Schoolgirls’ perfect take on Meghan
NEVER before has Australia experienced royal fever quite like this before and it's all down to one factor; Meghan Markle.
The Duchess of Sussex's pregnancy announcement and down to earth approach during meet and greets has prompted the kind of reactions normally only seen at One Direction concerts.
Speaking to Studio 10, a group of Macarthur schoolgirls who were lucky enough to meet the Duchess on Friday perfectly summed up why they (and Australia) were such fans of Meghan - and it had nothing to do with her marriage to Prince Harry.
The schoolgirls, who had sat a HSC exam that day, revealed their teachers hadn't warned them that the "very elegant" Meghan and Harry were visiting their school.
"If I knew I would have looked nicer," one girl complained.
"Got a bit of a crush on Harry do you? He's taken," the Studio 10 reporter joked back.
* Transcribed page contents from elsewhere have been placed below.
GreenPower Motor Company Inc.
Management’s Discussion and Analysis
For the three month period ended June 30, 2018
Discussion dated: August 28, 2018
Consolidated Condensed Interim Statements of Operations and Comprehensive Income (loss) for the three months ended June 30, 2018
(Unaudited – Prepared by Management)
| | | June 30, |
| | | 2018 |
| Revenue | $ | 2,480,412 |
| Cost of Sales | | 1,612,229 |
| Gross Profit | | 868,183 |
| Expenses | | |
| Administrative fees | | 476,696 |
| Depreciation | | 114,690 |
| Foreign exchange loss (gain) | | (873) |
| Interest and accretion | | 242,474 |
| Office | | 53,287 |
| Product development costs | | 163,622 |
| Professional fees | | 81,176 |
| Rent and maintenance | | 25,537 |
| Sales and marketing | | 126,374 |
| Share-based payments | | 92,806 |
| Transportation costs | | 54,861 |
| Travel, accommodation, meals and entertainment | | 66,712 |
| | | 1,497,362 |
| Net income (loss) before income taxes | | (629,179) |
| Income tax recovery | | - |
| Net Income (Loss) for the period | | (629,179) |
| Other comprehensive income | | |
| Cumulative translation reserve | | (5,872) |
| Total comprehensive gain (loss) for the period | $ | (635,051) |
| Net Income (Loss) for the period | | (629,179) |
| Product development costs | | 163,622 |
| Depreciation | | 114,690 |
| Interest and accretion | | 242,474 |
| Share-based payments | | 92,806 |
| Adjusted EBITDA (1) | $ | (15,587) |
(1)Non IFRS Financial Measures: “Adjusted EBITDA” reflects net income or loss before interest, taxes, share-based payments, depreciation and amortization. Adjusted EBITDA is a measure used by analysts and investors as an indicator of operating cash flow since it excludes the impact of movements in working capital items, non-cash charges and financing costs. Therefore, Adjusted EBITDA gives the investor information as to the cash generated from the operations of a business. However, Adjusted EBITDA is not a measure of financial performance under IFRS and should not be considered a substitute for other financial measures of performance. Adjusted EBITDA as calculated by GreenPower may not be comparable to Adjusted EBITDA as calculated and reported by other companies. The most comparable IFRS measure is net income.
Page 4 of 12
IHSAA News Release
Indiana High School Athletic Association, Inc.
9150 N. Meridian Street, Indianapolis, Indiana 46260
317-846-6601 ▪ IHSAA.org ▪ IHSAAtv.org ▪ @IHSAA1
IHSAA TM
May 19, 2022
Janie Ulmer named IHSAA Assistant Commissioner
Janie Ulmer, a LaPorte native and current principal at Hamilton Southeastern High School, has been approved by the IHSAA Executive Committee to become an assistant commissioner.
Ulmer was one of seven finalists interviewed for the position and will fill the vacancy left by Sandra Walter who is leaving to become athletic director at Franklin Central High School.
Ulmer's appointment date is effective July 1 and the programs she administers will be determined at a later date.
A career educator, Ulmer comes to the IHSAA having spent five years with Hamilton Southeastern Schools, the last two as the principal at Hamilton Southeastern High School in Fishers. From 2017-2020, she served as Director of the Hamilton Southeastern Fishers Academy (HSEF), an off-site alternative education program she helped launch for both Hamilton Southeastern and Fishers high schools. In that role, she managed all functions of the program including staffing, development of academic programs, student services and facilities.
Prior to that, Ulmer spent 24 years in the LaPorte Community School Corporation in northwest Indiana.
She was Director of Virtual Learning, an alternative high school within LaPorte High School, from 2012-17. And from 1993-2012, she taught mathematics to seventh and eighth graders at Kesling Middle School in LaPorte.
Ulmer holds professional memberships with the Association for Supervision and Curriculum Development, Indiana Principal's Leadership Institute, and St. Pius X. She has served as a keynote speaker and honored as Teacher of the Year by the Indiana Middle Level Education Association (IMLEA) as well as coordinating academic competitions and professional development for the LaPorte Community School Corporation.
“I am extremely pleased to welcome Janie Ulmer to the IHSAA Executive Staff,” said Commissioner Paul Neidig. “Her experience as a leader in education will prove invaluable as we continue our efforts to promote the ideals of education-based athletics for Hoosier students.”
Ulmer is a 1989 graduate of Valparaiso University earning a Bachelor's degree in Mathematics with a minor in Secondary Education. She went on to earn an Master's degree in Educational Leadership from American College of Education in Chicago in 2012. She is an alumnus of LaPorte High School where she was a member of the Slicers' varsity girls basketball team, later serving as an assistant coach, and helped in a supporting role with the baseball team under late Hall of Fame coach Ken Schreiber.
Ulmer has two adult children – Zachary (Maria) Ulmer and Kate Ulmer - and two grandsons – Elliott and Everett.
"I think I like Meghan more," the student replied. "I love how they are an interracial couple, that's the first time that's ever happened, I feel like that's a strive (forward) for people of colour like me, because I don't see that much happening."
Meghan and Harry's baby is a significant moment for the British royal family as it is thought to be the first mixed race heir born into the dynasty.
The Duchess of Sussex's mother Doria Ragland is African-American while her father, Thomas Markle, is caucasian.
Harry and Meghan's child will be seventh in line to the throne, however, it is not known if it will be given the title prince or princess as that will be at the monarch's discretion.
Writing for Elle in 2015, Meghan detailed her struggles growing up bi-racial and how she came to embrace her mixed-race heritage.
"While my mixed heritage may have created a grey area surrounding my self-identification, keeping me with a foot on both sides of the fence, I have come to embrace that," Meghan said.
"To say who I am, to share where I'm from, to voice my pride in being a strong, confident mixed-race woman. That when asked to choose my ethnicity in a questionnaire as in my seventh grade class, or these days to check 'Other,' I simply say: 'Sorry, world, this is not Lost and I am not one of The Others. I am enough exactly as I am.'"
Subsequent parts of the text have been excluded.